The first part is that there is reference to the CALMS framework (https://www.atlassian.com/devops#culture), and the key piece at the end is Sharing. In context, this is taken to mean sharing the responsibility of operating one's product, but the SRE book frames it as "Sharing and Collaboration".
So how do we share what we know, and how do we collaborate with the teams?
The second part is about how in Google, the product teams need to "earn" SRE support. If your product is really successful, then you get SRE support as a result of your success. They will help take the product even further by bringing in certain aspects of scaling expertise.
So how do we target where our time is going to help product the most?

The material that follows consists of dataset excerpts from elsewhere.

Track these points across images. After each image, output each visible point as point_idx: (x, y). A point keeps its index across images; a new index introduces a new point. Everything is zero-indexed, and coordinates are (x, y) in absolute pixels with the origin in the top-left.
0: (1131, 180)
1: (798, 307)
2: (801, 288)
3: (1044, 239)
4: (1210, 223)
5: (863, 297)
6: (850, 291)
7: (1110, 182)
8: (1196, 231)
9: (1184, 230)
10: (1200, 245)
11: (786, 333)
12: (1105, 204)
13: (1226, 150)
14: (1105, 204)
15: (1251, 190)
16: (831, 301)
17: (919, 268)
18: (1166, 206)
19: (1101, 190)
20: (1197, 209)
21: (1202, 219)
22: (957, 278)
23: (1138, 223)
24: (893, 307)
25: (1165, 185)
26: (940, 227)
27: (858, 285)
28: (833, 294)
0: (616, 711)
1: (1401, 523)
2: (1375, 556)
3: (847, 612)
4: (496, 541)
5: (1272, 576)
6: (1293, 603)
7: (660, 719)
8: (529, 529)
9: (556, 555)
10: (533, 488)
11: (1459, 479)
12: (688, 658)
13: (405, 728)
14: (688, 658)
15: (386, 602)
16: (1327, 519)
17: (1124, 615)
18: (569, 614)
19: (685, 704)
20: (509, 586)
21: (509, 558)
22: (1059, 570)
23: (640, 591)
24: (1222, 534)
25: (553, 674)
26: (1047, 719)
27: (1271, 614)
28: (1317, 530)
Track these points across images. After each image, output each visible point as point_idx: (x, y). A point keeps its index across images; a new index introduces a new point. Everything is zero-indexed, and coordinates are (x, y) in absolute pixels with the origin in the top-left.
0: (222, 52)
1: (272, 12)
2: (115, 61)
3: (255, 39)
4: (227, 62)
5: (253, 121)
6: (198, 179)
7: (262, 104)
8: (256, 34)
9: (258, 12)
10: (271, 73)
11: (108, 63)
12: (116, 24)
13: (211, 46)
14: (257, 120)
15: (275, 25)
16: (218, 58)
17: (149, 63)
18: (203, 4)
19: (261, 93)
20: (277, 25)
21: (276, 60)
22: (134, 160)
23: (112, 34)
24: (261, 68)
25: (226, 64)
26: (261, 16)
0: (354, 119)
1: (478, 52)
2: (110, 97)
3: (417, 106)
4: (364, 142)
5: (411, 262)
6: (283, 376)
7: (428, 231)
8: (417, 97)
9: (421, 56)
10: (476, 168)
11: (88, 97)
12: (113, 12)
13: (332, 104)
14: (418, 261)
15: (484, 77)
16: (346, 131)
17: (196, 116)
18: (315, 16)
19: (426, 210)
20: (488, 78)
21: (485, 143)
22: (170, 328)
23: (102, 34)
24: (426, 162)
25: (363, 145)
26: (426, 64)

Also, I'm not saying that we don't help infrastructure - that is a separate (but related) concern. For now, this is just about working with stage groups.
The first question - how do we share what we know, and how do we collaborate with the teams?
-
We have to understand what teams already use to get information about how their code runs on production. Are they using the graphs and dashboards? Do they know they have access? We have to get the teams to a baseline where they understand how to see their work running, and how to understand what they see.
-
We have to make sure that conversations about what they see are regular and that they involve the two key decision-makers for a stage group - the Engineering Manager and the Product Manager. We need these two stakeholders to understand what they see, and to know how we (Scalability) interpret the same data.
-
Once there is an understanding about how their systems are operating, we give them the tools and guidance to help them build products that scale.
So this is about setting up a relationship with a stage group, giving them information, and providing support.
This might be practically manifested is by creating a "pack" for each stage group that consists of their dashboards, and advice tailored to their situation. It needs to include information about SLO's and error budgets, and explain all the concepts they need to understand how we (Scalability) determine what is important. We meet with them regularly with a decreasing frequency to provide support but also to consistently send the same message - that we want to help them deliver products that users love, and users love products that are fast.
So how do we target where our time is going to help product the most?
I propose that we start with finding the teams who are the heaviest users for different aspects of production. We already know who those are for sidekiq. Let's choose the top 3 groups to start. This is why I'm looking for lists of things and who owns them. I want to go to a stage group and say "here are all the things that you own, and this is what they look like in production", rather than going in piece by piece.
We could also start with group::access since they own authorized_projects.
That sounds like a lot of work...
Well, it is.
We're talking about setting up tailored relationships with the largest stage groups and providing them with information specific to them. And I'm hoping to set up something that is more than "we found this, you fix it" and lobbing things over the fence between teams. This is about builing that bridge between Infrastructure and Product Development, and building bridges and relationships takes time.
I also don't have all the answers yet - this is just the idea in it's rough form, and I'd welcome any feedback.